## EXERCISE REQUIREMENTS
In the records below, copy out word for word the lines from the one containing "Document page, 2000x1126 pixels." through the one containing "text_box Conclusiones [53, 0, 1946, 124]", both included.

## DATASET CONTENT
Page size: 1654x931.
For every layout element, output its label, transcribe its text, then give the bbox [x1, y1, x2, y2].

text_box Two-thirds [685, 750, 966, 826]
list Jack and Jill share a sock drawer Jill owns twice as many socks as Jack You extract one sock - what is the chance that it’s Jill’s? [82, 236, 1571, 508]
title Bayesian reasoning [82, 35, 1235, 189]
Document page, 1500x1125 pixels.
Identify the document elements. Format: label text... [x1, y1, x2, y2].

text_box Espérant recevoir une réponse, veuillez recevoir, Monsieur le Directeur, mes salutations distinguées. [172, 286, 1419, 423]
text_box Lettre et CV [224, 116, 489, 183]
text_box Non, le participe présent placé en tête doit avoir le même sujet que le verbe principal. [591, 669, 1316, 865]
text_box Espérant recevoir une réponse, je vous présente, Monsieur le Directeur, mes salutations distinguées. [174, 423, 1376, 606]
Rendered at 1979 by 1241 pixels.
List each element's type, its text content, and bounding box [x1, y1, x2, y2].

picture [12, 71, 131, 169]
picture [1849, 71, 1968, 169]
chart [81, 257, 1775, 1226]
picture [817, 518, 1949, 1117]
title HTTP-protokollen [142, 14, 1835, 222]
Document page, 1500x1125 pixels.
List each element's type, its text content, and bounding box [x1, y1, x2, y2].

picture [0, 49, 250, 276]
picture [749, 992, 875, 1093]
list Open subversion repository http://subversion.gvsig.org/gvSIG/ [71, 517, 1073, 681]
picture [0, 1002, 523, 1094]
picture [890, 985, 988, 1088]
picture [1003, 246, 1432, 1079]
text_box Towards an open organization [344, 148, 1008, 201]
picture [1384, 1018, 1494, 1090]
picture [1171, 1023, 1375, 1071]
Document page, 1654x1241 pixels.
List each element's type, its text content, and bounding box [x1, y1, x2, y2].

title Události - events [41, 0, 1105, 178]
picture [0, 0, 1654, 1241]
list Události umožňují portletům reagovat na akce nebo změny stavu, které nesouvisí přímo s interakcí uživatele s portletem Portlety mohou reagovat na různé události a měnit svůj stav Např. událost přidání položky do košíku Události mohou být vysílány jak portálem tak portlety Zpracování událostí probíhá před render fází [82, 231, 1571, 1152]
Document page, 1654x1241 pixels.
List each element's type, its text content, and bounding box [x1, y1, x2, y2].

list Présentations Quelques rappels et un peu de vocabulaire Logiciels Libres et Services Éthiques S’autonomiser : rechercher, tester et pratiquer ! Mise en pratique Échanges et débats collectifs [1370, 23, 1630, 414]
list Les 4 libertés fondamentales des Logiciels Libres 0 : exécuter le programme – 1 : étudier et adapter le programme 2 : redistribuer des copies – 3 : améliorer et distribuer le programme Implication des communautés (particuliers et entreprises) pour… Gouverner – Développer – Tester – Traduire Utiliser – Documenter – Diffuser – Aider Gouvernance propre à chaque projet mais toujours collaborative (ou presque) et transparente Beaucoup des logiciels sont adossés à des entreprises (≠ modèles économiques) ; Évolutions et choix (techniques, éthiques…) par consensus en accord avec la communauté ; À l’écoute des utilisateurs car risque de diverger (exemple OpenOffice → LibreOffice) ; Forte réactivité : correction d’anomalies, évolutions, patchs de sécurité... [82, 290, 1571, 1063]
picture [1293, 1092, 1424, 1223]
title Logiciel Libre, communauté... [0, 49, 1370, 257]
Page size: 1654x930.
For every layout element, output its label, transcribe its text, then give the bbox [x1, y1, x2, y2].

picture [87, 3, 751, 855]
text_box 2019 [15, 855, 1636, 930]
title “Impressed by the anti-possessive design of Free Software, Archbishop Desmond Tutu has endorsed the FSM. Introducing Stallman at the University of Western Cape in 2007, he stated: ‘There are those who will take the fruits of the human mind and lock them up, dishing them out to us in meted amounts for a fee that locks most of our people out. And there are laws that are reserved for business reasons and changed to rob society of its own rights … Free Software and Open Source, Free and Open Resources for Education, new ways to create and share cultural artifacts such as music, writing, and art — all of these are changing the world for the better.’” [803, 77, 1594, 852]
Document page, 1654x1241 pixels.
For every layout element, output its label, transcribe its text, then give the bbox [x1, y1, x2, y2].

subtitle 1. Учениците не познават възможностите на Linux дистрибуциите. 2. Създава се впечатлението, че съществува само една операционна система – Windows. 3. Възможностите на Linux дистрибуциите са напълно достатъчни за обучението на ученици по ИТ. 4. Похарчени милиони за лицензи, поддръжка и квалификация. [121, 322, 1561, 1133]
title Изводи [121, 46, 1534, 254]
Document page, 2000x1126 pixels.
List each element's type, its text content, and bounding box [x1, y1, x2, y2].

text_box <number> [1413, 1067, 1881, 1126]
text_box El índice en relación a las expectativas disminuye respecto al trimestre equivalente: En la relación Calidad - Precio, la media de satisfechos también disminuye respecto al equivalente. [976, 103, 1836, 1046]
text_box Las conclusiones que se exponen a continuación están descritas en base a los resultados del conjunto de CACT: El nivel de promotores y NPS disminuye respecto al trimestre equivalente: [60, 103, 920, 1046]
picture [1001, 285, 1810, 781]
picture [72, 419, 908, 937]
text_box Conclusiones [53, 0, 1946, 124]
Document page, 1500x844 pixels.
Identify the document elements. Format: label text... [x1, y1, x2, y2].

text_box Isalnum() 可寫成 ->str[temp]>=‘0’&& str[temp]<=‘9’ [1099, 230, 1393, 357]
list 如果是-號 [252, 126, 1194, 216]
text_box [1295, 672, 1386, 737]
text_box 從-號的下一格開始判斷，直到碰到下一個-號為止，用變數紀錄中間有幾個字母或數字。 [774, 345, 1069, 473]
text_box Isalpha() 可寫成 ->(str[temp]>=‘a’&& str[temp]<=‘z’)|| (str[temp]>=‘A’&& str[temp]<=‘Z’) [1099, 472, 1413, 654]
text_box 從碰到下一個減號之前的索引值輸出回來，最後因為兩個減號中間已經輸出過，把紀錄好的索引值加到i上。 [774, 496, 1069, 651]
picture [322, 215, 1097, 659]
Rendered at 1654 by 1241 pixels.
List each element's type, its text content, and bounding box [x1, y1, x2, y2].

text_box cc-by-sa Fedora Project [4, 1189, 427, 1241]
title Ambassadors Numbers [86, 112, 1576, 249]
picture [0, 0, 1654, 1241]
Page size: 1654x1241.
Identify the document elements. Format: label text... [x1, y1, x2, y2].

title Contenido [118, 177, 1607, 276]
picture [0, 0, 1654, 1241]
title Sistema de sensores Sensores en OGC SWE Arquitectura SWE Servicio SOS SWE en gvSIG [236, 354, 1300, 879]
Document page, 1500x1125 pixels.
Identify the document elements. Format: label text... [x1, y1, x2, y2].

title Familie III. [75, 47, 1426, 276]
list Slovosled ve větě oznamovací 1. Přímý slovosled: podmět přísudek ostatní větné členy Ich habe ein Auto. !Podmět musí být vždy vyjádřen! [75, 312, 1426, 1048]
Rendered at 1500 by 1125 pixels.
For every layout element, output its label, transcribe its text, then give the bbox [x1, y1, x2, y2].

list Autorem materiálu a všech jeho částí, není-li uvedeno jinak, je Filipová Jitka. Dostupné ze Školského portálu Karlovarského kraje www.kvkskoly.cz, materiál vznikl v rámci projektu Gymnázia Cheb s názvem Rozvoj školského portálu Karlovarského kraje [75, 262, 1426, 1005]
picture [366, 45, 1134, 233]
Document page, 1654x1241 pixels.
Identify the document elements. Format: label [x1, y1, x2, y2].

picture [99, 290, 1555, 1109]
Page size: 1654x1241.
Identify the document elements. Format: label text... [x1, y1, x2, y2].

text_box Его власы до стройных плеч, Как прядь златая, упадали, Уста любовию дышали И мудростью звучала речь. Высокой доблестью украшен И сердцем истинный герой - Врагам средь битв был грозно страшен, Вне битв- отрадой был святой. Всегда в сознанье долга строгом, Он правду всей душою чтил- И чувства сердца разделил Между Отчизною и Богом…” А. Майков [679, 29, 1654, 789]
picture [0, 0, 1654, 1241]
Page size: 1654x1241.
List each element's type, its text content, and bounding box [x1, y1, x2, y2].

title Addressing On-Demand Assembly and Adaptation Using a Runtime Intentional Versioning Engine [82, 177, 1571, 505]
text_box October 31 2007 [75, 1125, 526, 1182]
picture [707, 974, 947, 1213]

## EXERCISE ANSWER
Document page, 2000x1126 pixels.
List each element's type, its text content, and bounding box [x1, y1, x2, y2].

text_box <number> [1413, 1067, 1881, 1126]
text_box El índice en relación a las expectativas disminuye respecto al trimestre equivalente: En la relación Calidad - Precio, la media de satisfechos también disminuye respecto al equivalente. [976, 103, 1836, 1046]
text_box Las conclusiones que se exponen a continuación están descritas en base a los resultados del conjunto de CACT: El nivel de promotores y NPS disminuye respecto al trimestre equivalente: [60, 103, 920, 1046]
picture [1001, 285, 1810, 781]
picture [72, 419, 908, 937]
text_box Conclusiones [53, 0, 1946, 124]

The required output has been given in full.